*WHAT IS REQUIRED*
Your task is to print each record exactly as it reads.
=== Begin Enclosure ===
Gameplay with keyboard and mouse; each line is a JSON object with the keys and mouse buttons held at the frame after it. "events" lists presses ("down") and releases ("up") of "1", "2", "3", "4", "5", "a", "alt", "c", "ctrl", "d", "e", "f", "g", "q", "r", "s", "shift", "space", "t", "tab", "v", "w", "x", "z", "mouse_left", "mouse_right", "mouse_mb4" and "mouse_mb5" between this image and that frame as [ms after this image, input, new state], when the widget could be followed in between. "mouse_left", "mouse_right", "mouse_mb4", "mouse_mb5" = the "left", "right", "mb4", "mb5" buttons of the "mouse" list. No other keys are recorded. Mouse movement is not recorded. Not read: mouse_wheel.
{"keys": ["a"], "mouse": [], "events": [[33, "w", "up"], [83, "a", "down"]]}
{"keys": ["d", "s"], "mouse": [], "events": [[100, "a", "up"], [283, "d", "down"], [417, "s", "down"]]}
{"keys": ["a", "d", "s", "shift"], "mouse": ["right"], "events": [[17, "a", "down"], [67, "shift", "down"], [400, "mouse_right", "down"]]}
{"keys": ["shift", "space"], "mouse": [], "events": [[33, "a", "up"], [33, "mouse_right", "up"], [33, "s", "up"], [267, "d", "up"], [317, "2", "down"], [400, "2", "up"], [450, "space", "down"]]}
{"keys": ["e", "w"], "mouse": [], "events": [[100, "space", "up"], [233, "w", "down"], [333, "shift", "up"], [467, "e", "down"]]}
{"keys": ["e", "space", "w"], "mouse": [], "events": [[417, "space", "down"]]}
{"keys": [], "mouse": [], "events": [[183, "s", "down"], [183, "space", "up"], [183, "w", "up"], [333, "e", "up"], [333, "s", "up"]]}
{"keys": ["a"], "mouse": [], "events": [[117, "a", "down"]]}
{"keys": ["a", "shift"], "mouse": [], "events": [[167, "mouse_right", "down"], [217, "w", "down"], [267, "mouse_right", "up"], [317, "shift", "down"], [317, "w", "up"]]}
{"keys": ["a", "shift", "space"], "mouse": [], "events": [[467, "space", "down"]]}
=== End Enclosure ===
*ANSWER TO THE EXERCISE*
Gameplay with keyboard and mouse; each line is a JSON object with the keys and mouse buttons held at the frame after it. "events" lists presses ("down") and releases ("up") of "1", "2", "3", "4", "5", "a", "alt", "c", "ctrl", "d", "e", "f", "g", "q", "r", "s", "shift", "space", "t", "tab", "v", "w", "x", "z", "mouse_left", "mouse_right", "mouse_mb4" and "mouse_mb5" between this image and that frame as [ms after this image, input, new state], when the widget could be followed in between. "mouse_left", "mouse_right", "mouse_mb4", "mouse_mb5" = the "left", "right", "mb4", "mb5" buttons of the "mouse" list. No other keys are recorded. Mouse movement is not recorded. Not read: mouse_wheel.
{"keys": ["a"], "mouse": [], "events": [[33, "w", "up"], [83, "a", "down"]]}
{"keys": ["d", "s"], "mouse": [], "events": [[100, "a", "up"], [283, "d", "down"], [417, "s", "down"]]}
{"keys": ["a", "d", "s", "shift"], "mouse": ["right"], "events": [[17, "a", "down"], [67, "shift", "down"], [400, "mouse_right", "down"]]}
{"keys": ["shift", "space"], "mouse": [], "events": [[33, "a", "up"], [33, "mouse_right", "up"], [33, "s", "up"], [267, "d", "up"], [317, "2", "down"], [400, "2", "up"], [450, "space", "down"]]}
{"keys": ["e", "w"], "mouse": [], "events": [[100, "space", "up"], [233, "w", "down"], [333, "shift", "up"], [467, "e", "down"]]}
{"keys": ["e", "space", "w"], "mouse": [], "events": [[417, "space", "down"]]}
{"keys": [], "mouse": [], "events": [[183, "s", "down"], [183, "space", "up"], [183, "w", "up"], [333, "e", "up"], [333, "s", "up"]]}
{"keys": ["a"], "mouse": [], "events": [[117, "a", "down"]]}
{"keys": ["a", "shift"], "mouse": [], "events": [[167, "mouse_right", "down"], [217, "w", "down"], [267, "mouse_right", "up"], [317, "shift", "down"], [317, "w", "up"]]}
{"keys": ["a", "shift", "space"], "mouse": [], "events": [[467, "space", "down"]]}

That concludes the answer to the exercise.